Lorsqu’elles étaient enfants, Naomi et Julie étaient amies. À Uashat sur la Côte-Nord, elles jouaient, discutaient et exploraient le territoire ensemble. Habitant une maison aux limites de la réserve, Julie grandissait aux côtés des communautés innues et de son père pasteur. À l’âge de 7 ans, leurs chemins se sont toutefois séparés, lorsque Naomi a quitté la réserve pour Québec avec sa famille.

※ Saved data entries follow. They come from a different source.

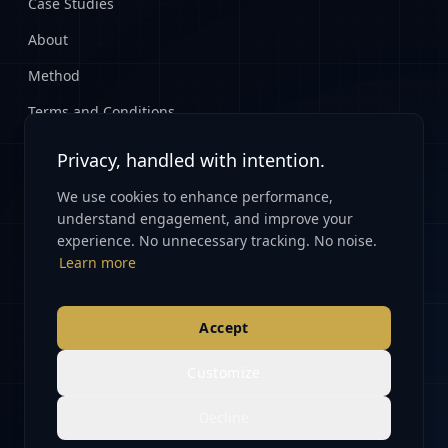
Case Studies
About
Method
Terms and Conditions
Privacy Policy
Privacy, handled with intention.
We use cookies to enhance performance,
CONNECT
understand engagement, and improve your
experience. No unnecessary tracking. No noise.
Start Here
Learn more
info@renovatioglobal.com
Accept
Customize
© 2026 Renovatio Global. All rights reserved.
Decline
Partnerships · Data · Capital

Plusieurs années plus tard, elle prend sa plume pour lui écrire. Écrire à cette vieille amie aux yeux pâles et aux cheveux d’or. Écrire à cette vieille connaissance qui lui semble à la fois si proche et si lointaine. 

Cette vieille amie que les Innu.e.s appelaient Shuni. 

Dans ses lettres, Naomi aborde tant leurs différences viscérales que ce qui les rassemble. Elle parle de sa langue et de sa transmission ; de sa beauté et de ses liens profonds avec les modes de vie. Elle critique les systèmes juridiques québécois et canadiens qui ne répondent pas (ou ne veulent pas répondre ?) aux structures et aux conceptions des Autochtones et Innu.e.s. Elle énonce les questions qu’elle seule se fait poser, à titre d’écrivaine innue (« pourquoi choisis-tu d’écrire en Français ? »), les stéréotypes qu’on lui attribue, l’arrogance à peine déguisée de certain.e.s. 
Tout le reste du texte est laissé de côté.